LONDON (AP) — In the latest major study to consider whether the dangers of mammograms outweigh the benefits, experts say the tests can reduce the chances of dying from breast cancer by nearly 30 percent and that national screening programs should continue.
The debate over the value of mammograms has raged in recent years.
A British review in 2012 concluded that for every life mammograms save, about three other women are unnecessarily treated for a cancer that would never have threatened their lives. In February, a rigorous Canadian paper covering older methods of screening that followed women for more than two decades suggested mammograms don’t lower the risk of dying from breast cancer.
In the new observational study, researchers tracked all Norwegian women aged 50 to 79 between 1986 and 2009, just as a national screening program was getting underway. Scientists used a model to estimate breast cancer death rates in women invited to get a mammogram as part of the government-funded program and in those who weren’t included yet. They said about 76 percent of women offered a mammogram actually got it.

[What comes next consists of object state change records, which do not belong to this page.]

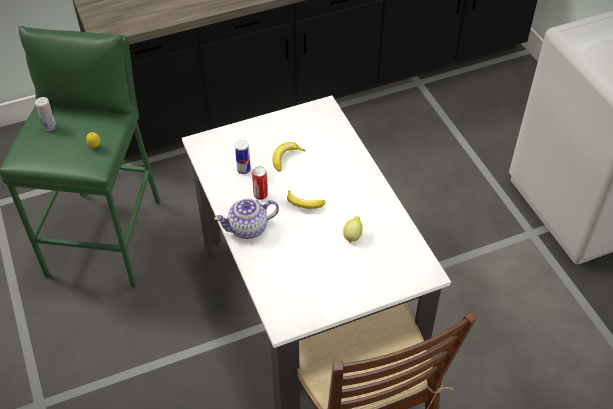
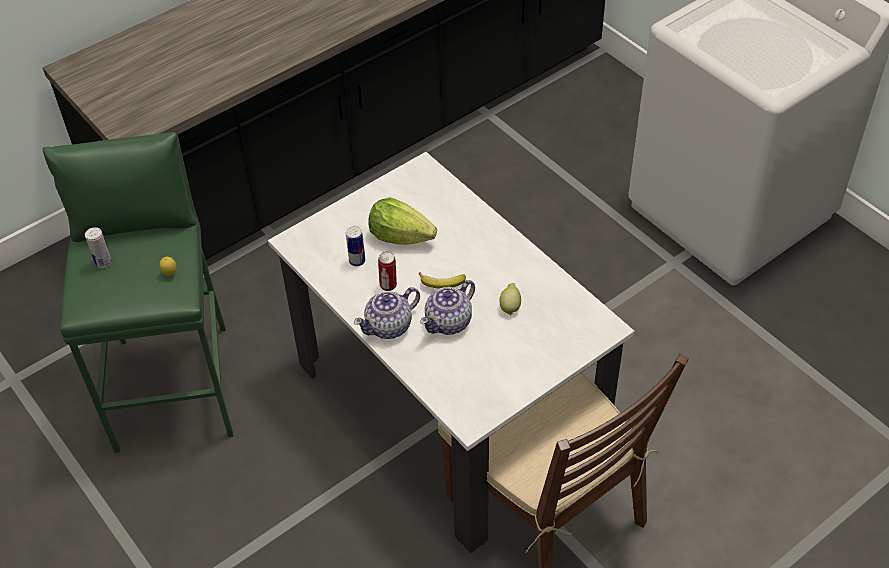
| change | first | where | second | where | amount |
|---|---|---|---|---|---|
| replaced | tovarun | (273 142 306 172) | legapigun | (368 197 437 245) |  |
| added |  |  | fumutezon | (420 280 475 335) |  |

The researchers estimated about 368 women need to be given a chance to have a mammogram to prevent one death from breast cancer and that screening reduces breast cancer deaths by about 28 percent — similar to what many other studies about mammography have concluded.
The research was published online Tuesday in the British journal, BMJ and was paid for by the Norwegian Research Council.
“Mammograms do provide some benefit, but the problem is the screening is so sensitive it captures tumors without malignant potential,” said Lars Vatten of the Norwegian University of Science and Technology, one of the study’s authors.
Vatten said improved treatments for breast cancer were also lowering death rates in developed countries, making mammograms less important since even cancers caught later are sometimes still treatable.
He said the benefits of getting a mammogram justified ongoing national screening programs but that women should be given more information about the potential harms, like having unnecessary treatment including surgery and chemotherapy.
In many Western European countries, women are offered mammograms every other year from age 50 to 70. In the U.S., a government-appointed task force recommends the screening start at 50 while the American Cancer Society recommends yearly mammograms from age 40.
“To tell women not to have a mammogram is probably an overreaction but we are becoming more certain screening has significant harms,” said Russell Harris of the University of North Carolina, who co-authored an accompanying editorial. He said the paper’s estimate that being offered a chance to get a mammogram reduces breast cancer deaths by almost 30 percent was an overestimate because of the uncertainties in the model.
“Getting a mammogram is something that women should be given a choice about,” Harris said. “It’s reasonable to decide not to do it.”